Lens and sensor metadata
BEGIN
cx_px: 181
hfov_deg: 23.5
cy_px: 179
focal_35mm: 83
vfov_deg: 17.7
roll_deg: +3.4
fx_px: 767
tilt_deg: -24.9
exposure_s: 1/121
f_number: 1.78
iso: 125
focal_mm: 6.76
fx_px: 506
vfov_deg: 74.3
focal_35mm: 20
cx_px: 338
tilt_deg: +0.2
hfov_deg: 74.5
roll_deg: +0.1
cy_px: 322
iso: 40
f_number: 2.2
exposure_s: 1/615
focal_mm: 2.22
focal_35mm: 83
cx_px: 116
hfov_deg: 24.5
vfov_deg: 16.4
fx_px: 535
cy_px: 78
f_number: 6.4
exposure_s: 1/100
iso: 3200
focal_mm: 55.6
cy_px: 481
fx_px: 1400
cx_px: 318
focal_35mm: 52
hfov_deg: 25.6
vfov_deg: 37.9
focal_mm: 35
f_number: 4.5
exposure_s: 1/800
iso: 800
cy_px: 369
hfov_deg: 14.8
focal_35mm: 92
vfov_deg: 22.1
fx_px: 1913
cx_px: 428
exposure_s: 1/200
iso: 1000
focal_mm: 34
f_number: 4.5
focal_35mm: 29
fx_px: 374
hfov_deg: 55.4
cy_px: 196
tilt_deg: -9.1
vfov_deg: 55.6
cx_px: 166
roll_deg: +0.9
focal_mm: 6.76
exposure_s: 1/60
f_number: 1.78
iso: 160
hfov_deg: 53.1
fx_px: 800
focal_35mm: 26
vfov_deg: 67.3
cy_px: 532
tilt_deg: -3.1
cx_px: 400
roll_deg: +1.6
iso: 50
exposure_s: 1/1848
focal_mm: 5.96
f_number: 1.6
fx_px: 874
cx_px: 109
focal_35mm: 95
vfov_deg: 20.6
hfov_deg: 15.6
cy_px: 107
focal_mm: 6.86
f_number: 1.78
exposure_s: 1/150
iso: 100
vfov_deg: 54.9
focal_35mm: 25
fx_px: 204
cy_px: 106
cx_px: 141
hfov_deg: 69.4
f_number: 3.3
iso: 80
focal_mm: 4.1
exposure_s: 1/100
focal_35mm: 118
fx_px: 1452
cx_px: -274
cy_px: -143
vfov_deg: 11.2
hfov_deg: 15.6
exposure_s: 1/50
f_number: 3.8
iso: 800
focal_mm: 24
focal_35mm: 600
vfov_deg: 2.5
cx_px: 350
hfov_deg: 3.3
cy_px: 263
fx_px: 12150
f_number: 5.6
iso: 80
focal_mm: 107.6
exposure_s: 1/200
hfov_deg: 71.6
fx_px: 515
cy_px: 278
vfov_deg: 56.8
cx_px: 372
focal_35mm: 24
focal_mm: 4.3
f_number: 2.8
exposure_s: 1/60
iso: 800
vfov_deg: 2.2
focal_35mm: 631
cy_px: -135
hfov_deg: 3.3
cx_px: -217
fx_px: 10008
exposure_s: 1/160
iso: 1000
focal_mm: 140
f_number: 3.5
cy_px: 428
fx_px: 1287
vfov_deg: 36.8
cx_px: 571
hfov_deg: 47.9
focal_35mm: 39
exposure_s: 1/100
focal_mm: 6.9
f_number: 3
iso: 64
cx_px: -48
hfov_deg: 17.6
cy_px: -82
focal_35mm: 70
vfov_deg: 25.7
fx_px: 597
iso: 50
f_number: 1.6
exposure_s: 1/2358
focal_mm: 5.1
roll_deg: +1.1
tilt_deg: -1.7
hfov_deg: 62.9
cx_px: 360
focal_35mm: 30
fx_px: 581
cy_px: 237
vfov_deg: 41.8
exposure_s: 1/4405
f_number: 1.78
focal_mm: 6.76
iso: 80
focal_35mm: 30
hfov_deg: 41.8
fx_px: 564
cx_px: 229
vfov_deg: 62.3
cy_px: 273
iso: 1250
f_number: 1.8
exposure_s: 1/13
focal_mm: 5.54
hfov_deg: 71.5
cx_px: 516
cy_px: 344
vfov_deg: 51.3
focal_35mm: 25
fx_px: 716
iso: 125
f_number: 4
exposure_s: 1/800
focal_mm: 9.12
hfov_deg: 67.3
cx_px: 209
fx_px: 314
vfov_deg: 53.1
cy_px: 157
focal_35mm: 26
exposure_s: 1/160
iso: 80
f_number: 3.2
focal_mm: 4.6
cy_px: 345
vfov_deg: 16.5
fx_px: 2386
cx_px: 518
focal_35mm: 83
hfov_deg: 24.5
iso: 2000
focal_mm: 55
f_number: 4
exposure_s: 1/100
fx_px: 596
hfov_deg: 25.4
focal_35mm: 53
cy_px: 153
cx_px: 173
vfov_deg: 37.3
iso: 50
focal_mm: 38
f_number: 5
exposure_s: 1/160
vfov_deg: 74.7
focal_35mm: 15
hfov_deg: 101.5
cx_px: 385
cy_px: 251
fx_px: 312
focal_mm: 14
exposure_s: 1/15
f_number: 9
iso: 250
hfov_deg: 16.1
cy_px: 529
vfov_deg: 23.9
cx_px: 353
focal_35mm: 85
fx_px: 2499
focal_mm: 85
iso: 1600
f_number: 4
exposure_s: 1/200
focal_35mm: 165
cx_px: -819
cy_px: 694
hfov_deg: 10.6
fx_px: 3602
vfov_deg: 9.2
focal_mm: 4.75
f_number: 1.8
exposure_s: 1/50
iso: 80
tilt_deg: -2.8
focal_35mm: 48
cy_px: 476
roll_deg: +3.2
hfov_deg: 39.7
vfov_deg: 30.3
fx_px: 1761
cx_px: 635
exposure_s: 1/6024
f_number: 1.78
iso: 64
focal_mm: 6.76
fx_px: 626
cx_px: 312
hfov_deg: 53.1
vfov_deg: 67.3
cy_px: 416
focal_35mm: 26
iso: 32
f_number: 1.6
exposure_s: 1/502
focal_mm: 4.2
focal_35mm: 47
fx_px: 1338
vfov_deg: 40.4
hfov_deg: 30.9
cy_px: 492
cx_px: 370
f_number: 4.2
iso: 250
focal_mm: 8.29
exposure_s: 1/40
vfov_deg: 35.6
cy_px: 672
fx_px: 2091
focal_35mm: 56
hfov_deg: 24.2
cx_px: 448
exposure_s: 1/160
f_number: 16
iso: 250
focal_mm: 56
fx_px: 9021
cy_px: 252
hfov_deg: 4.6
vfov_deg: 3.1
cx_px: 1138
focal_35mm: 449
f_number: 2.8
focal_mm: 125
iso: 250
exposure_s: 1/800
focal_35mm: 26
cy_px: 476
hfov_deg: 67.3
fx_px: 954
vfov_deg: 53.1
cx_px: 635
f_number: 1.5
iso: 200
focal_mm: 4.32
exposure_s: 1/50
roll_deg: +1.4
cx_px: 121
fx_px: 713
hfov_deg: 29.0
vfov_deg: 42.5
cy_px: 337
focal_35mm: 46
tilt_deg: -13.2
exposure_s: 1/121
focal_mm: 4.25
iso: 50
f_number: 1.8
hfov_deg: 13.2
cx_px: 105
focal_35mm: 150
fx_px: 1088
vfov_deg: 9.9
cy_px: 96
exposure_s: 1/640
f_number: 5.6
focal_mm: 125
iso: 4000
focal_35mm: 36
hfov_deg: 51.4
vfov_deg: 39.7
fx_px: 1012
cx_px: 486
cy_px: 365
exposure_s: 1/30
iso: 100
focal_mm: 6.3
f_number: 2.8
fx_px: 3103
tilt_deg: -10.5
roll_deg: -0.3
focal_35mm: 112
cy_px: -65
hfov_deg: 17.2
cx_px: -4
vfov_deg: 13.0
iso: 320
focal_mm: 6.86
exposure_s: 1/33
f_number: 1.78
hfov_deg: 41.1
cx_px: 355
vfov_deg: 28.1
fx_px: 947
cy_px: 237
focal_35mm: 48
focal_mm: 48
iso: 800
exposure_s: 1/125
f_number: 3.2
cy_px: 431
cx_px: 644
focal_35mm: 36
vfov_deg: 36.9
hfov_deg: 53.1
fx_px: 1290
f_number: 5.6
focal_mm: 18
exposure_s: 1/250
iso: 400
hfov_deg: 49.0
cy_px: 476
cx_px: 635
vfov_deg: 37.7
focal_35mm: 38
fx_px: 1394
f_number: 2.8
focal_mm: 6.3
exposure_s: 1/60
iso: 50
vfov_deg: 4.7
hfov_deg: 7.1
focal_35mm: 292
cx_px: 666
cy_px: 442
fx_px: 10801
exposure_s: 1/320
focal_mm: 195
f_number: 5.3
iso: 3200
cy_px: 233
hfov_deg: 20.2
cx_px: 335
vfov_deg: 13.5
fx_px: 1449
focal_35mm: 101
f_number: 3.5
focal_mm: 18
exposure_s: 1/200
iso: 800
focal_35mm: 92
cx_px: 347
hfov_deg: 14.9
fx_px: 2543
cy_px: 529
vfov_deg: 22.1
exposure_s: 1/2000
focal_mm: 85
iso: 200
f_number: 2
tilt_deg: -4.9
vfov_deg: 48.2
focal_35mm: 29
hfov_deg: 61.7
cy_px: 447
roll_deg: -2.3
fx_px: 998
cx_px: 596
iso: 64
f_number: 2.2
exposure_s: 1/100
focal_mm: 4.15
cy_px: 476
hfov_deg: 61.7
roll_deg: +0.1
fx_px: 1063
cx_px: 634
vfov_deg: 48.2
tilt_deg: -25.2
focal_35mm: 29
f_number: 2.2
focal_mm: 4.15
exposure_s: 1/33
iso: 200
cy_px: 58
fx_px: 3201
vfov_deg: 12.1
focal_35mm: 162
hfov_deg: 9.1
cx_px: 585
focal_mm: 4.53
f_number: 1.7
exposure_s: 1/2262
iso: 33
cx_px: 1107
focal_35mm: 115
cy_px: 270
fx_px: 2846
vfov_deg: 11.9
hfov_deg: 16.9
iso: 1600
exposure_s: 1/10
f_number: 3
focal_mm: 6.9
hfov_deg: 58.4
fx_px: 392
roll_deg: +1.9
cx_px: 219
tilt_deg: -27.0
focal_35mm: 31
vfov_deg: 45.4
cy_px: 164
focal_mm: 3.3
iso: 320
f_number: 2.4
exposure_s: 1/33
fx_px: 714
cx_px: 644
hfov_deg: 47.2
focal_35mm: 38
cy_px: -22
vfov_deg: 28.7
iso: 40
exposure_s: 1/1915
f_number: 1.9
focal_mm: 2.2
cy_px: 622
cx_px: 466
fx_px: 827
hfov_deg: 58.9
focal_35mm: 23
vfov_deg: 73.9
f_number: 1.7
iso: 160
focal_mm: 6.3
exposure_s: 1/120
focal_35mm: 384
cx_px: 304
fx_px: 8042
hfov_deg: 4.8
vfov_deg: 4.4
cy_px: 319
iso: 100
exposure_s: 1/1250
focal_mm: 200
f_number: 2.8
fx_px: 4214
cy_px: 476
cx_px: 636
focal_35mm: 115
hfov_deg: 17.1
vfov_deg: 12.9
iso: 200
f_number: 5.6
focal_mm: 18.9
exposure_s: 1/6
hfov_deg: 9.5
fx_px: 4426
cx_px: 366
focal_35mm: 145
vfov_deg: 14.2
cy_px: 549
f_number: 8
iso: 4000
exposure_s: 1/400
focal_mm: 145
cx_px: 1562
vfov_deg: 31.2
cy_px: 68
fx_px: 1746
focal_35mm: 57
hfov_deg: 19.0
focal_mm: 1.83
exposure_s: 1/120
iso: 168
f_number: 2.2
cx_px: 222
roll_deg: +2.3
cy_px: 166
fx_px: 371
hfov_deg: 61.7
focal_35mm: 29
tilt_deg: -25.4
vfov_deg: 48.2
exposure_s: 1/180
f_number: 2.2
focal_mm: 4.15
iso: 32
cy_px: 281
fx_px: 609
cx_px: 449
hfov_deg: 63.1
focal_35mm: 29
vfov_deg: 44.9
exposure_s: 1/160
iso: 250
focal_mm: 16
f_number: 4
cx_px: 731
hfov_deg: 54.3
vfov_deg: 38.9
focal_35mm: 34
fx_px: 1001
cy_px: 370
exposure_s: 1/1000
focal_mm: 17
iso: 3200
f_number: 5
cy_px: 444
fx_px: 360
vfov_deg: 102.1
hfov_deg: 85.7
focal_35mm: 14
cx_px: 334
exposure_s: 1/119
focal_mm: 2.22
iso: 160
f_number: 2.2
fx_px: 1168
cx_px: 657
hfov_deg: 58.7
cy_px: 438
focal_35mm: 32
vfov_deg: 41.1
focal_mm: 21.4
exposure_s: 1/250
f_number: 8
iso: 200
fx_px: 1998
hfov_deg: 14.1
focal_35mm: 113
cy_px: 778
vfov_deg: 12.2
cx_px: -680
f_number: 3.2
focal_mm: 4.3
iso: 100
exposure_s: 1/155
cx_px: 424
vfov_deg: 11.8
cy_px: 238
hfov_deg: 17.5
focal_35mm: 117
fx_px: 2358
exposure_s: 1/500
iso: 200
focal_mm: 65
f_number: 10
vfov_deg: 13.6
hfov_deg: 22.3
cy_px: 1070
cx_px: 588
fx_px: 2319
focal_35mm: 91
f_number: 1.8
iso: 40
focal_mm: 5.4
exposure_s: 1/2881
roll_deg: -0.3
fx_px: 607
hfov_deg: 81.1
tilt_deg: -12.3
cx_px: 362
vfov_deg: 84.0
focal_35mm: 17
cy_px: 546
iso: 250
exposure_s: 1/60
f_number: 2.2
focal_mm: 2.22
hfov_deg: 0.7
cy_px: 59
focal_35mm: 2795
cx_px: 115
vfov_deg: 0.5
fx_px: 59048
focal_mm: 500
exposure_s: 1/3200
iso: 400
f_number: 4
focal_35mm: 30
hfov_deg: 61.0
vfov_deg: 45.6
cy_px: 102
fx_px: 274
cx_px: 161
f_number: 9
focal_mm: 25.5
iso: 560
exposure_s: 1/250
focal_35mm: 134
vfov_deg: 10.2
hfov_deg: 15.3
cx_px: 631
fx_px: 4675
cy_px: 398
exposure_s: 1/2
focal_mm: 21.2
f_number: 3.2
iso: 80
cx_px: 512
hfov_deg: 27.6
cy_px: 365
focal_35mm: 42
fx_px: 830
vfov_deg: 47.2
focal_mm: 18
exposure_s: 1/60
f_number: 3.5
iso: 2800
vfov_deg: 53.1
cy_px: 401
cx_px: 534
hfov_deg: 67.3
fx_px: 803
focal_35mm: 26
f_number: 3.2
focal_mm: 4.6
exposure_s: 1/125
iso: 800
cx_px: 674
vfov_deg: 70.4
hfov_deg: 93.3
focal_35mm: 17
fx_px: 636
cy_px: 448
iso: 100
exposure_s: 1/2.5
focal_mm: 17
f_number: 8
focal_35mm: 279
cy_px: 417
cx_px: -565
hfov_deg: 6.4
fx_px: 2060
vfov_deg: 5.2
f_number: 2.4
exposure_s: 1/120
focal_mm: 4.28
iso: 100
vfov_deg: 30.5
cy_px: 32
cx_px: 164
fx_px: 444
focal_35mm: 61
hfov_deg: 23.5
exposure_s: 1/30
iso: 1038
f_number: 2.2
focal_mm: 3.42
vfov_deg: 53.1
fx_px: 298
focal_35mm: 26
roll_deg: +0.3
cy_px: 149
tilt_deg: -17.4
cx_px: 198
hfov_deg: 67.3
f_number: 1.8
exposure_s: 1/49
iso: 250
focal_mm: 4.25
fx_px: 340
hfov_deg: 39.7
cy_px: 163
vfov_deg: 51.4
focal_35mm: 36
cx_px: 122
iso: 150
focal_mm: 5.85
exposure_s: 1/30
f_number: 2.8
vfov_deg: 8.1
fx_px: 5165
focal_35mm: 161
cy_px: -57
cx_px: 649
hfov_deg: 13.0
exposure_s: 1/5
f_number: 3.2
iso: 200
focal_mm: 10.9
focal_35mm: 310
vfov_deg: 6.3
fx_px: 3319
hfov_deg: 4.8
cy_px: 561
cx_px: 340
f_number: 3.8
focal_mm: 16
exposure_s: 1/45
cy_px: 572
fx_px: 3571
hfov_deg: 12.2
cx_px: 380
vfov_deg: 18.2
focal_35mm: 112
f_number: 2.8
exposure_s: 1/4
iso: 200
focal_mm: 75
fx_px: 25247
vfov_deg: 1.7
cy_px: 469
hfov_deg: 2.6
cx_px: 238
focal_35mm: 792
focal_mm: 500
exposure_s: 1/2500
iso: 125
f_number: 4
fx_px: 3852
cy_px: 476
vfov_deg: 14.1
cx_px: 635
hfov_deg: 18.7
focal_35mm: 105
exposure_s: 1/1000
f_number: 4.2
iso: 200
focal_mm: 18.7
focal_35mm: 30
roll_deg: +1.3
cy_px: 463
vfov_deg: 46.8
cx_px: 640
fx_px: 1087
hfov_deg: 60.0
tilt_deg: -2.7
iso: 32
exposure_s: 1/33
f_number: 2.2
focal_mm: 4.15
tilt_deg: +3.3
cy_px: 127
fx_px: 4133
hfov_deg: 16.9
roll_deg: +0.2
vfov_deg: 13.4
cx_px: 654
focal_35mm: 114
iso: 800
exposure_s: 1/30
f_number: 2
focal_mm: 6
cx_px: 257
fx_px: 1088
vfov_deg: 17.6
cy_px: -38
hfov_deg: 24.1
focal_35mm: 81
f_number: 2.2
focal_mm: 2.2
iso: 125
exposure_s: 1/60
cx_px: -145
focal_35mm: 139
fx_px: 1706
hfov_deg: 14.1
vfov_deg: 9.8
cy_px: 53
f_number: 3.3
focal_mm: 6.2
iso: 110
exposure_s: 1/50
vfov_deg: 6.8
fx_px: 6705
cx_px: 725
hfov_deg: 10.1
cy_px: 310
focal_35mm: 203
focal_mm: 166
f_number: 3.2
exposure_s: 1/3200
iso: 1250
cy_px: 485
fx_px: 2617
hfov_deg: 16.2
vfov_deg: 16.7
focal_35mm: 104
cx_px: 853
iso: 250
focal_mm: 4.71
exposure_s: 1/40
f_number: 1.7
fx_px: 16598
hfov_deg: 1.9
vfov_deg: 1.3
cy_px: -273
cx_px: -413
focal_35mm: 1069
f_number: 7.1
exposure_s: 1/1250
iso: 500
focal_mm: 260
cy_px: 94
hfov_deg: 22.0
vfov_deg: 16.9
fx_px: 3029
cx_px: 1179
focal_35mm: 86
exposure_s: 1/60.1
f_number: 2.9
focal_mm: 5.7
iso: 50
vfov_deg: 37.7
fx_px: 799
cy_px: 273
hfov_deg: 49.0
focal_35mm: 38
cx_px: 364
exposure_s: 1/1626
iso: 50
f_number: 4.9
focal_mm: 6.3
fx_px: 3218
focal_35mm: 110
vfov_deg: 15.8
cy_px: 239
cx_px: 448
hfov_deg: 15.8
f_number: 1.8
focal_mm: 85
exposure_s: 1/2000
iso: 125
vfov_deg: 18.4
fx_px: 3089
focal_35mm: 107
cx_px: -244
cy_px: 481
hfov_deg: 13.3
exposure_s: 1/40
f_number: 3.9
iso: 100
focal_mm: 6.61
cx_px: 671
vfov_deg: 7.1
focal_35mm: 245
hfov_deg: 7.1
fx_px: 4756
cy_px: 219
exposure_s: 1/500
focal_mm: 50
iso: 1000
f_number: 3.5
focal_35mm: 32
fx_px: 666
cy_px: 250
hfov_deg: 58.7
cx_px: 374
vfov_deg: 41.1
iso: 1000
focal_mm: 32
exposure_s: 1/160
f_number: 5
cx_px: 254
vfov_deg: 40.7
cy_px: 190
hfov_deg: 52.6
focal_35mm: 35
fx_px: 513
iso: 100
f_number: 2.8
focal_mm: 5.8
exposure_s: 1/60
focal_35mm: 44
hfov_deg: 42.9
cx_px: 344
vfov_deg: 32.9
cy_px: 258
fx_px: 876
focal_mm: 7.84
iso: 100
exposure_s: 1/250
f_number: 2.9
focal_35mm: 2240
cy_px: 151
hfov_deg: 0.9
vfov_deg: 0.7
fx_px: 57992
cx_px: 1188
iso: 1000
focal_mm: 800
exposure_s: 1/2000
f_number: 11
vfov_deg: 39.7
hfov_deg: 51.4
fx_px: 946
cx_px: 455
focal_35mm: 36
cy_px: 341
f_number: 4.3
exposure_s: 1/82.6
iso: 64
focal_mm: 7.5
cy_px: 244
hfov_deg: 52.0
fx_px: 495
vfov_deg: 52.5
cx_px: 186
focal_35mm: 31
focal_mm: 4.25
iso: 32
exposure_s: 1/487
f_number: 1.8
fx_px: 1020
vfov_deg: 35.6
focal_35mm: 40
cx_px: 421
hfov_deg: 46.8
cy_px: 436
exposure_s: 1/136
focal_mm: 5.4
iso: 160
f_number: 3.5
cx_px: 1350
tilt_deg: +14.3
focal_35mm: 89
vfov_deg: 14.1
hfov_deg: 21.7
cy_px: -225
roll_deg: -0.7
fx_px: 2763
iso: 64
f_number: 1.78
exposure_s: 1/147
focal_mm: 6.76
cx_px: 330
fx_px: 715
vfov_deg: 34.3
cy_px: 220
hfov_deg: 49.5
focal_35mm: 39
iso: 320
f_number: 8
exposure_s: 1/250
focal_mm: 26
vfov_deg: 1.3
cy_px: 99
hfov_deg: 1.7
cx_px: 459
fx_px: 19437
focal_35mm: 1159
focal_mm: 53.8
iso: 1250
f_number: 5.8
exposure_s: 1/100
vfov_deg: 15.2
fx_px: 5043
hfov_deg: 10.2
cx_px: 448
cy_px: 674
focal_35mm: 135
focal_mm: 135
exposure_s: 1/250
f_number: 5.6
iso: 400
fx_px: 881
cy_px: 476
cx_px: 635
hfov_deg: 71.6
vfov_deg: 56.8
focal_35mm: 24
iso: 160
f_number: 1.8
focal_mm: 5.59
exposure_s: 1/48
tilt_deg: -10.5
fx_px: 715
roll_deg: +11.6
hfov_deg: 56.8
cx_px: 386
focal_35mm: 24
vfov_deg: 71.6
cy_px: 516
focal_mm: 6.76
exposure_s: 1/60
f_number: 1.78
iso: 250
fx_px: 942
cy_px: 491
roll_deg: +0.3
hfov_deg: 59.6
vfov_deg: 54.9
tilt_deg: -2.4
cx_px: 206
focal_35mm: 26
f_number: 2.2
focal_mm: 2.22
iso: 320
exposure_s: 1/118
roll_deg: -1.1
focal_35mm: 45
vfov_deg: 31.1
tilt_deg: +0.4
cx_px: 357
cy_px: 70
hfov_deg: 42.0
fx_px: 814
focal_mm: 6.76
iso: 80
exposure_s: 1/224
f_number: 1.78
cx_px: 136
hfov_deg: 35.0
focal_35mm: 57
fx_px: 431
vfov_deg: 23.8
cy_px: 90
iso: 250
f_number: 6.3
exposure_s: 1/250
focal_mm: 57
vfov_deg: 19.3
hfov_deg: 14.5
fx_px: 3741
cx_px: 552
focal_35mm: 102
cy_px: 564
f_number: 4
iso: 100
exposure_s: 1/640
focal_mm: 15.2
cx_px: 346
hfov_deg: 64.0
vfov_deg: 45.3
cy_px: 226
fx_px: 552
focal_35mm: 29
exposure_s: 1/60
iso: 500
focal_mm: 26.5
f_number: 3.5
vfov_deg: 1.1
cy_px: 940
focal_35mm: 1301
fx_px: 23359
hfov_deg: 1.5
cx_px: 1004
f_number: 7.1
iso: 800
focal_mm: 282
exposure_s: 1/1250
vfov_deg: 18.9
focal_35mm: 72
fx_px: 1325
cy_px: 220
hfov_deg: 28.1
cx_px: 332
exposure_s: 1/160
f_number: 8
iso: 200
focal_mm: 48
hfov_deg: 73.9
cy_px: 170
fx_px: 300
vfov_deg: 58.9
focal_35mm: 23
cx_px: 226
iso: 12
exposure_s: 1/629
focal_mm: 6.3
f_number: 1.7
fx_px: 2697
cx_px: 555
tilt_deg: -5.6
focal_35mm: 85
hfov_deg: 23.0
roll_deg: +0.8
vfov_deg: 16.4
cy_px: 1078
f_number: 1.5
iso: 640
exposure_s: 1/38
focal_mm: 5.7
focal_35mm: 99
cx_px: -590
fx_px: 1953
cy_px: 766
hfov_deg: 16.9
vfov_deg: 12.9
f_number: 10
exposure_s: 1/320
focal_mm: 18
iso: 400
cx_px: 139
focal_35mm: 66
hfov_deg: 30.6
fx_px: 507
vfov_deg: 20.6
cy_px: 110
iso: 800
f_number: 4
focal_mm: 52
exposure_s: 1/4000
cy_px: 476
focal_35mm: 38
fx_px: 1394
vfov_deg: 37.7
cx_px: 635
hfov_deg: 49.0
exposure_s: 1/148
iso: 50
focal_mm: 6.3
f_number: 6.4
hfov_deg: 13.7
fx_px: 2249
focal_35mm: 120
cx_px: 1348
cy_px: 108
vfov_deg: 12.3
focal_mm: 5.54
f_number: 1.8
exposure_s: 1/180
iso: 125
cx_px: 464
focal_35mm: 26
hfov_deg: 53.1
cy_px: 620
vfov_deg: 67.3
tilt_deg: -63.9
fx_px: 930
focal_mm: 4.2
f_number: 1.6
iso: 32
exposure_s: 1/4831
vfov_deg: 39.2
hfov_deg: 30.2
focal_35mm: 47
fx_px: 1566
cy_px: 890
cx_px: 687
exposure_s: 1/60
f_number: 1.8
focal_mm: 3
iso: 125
END
→ **TASK INSTRUCTIONS**: Your task is to retype the entries verbatim, starting with the line that holds "vfov_deg: 1.1" and stopping after the line that holds "exposure_s: 1/629".

→ **REPLY**:
vfov_deg: 1.1
cy_px: 940
focal_35mm: 1301
fx_px: 23359
hfov_deg: 1.5
cx_px: 1004
f_number: 7.1
iso: 800
focal_mm: 282
exposure_s: 1/1250
vfov_deg: 18.9
focal_35mm: 72
fx_px: 1325
cy_px: 220
hfov_deg: 28.1
cx_px: 332
exposure_s: 1/160
f_number: 8
iso: 200
focal_mm: 48
hfov_deg: 73.9
cy_px: 170
fx_px: 300
vfov_deg: 58.9
focal_35mm: 23
cx_px: 226
iso: 12
exposure_s: 1/629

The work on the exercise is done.